(Text shown Opens)
Last week the city council in Mountain View, California, took a significant step toward addressing Silicon Valley's housing affordability crisis. According to the Mountain View Voice, the city council "largely gave a thumbs-up" to a new planning document for its North Bayshore district that envisions the creation of up to 10,250 units of high-density housing, though further review will be needed before the document is final. Mountain View only has about 32,000 households total, so that would be a substantial 32 percent increase.
The council's new direction is a victory for Google. The search giant has its headquarters in the North Bayshore district, owns much of the land in the area, and has long been lobbying for more housing near its sprawling corporate campus. If private developers (or perhaps Google itself) step up to realize the new vision, it could allow thousands of Google employees to find housing within walking distance of their jobs, making Google a more attractive place to work.
The big question is whether this represents an isolated victory for housing advocates or whether it's the start of a trend toward denser development in Silicon Valley more broadly. Mountain View's about-face came after voters elected a new pro-development city council in 2014. If voters in nearby municipalities elect pro-development leaders as well, it could lead to dramatic changes housing and transportation policies across the region.
Housing growth has become a hot topic in Mountain View politics
Over the past two decades, the growth of Silicon Valley's technology sector has produced a steadily worsening housing situation. Companies like Google and Facebook have minted hundreds of millionaires and provided high-paying jobs for tens of thousands of people. The supply of housing hasn't kept up, and housing costs have skyrocketed.
Affordable housing advocates have urged Mountain View to allow more construction. They've had an ally in Google, which recognizes that astronomical housing costs and long commutes make Google a less attractive place to work and has sought permission to build apartments near its corporate campus.
But until recently, the city council wasn't interested. In 2014, the city council approved a plan for the North Bayshore district that would have allowed the construction of even more office space in Google's backyard — but no new housing units.
That proposal became a major issue in the 2014 city council elections. Voters elected three new pro-housing members to the seven-member city council, giving advocates of housing development a majority. Over the past year, that new majority has reshaped the plans for North Bayshore to make them friendlier to new housing.
It will take years for developers to realize Mountain View's vision
Mountain View is a suburban community replete with detached single-family homes and strip malls. A new planning document prepared by city staff for last week's meeting envisions a very different future for the city's North Bayshore district.
In the core of the new high-density zone, developers could be allowed to build residential buildings as high as 12 stories. At the edges, apartment buildings would be limited to five stories to avoid having them loom over the existing structures.
And these towers won't be surrounded by huge parking lots. Instead, the city will encourage walkable, mixed-use neighborhoods with retail space at street level. Mountain View planners envision creating "opportunities for more active pedestrian street life with strong pedestrian oriented urban design elements such as storefront windows, entries, awnings and canopies, and street activity such as cafés, outdoor seating, and bicycle and pedestrian amenities."
(Text shown Closes)
(Available data Opens)
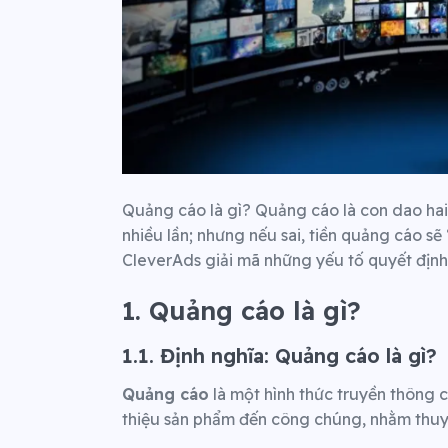
Quảng cáo là gì? Quảng cáo là con dao hai
nhiều lần; nhưng nếu sai, tiền quảng cáo s
CleverAds giải mã những yếu tố quyết định
1. Quảng cáo là gì?
1.1. Định nghĩa: Quảng cáo là gì?
Quảng cáo
là một hình thức truyền thông c
thiệu sản phẩm đến công chúng, nhằm thuyế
(Available data Closes)
• What to work on
Continue the article about Mountain View's North Bayshore housing plan, picking up after its final sentence.

• Result
The big question now is whether private developers are interested in actually building all of those housing units. Given the astronomical housing costs in the area, building new apartment buildings should be a highly profitable enterprise. But according to the Mountain View Voice, only two companies — Google itself and a housing developer called Sobrato — have expressed interest in doing it.
One reason may be that high-density developers would be required to offer up to 20 percent of their units at below-market rates. Developers will also have to comply with the city's elaborate vision for the new walkable neighborhoods, which could include open space, ground-floor retail options, and limits on parking.
The city is insisting on these kinds of requirements because officials believe they're necessary to develop a viable walkable neighborhood. The high-density North Bayshore developments will be surrounded by more car-oriented, suburban neighborhoods. They will need a critical mass of pedestrian-friendly housing, shops, and transportation options to turn North Bayshore into a viable neighborhood.
Transportation will be a big challenge for growing Silicon Valley
Mountain View's new plan for North Bayshore is an impressive step toward expanding the city's housing supply. But of course 10,000 new housing units is a drop in the bucket for Silicon Valley as a whole, with around 3 million people. To accommodate the growing demand for housing, Mountain View is going to have to approve higher-density projects in other parts of town, and neighboring municipalities will have to follow its lead.
The elephant in the room here is transportation. Silicon Valley is heavily car-oriented, and the region's roads are already clogged up. In the short run, expanding housing near Google's headquarters may relieve traffic congestion by reducing the number of people commuting from far away. The city's plan includes measures — like parking limits and amenities for pedestrians and bicyclists — designed to encourage people to take alternative transportation modes to work.
But in the long run, a growing Silicon Valley population is going to need a more efficient transportation system. Eastern cities like New York, Boston, and Philadelphia have an unfair advantage here. They were largely developed before the invention of the automobile, and as a result they have efficient rail networks that carry people to well-defined central business districts.
Silicon Valley has nothing like this. Its businesses are spread out fairly evenly across the region, a development pattern that makes sense if most people are commuting by car. Not only would building new rail lines today be fantastically expensive — since lines would have to cut swaths through some of the most expensive real estate in the country — but it's also not clear where the lines would go, since Silicon Valley doesn't have much of a downtown.
Silicon Valley does have one commuter rail line: the Caltrain that runs through Mountain View and other Silicon Valley towns on its way from San Jose to San Francisco. Right now, Caltrain only runs about every 20 minutes during morning rush hour, limiting its value for commuting.
Also, the Mountain View station has a large parking lot on one side and a wide four-lane road, making it unattractive for pedestrians. And the area around the Mountain View Caltrain stop is fairly low-density, which means there are few homes or offices within walking distance.
Doing the infrastructure work and staffing changes necessary to turn the Caltrain commuter rail service into a real high-frequency mass transit route would be a big first step toward making the region less car-reliant. Ideally, this would be accompanied by zoning changes that would allow higher-density housing and office space to be built immediately adjacent to the station.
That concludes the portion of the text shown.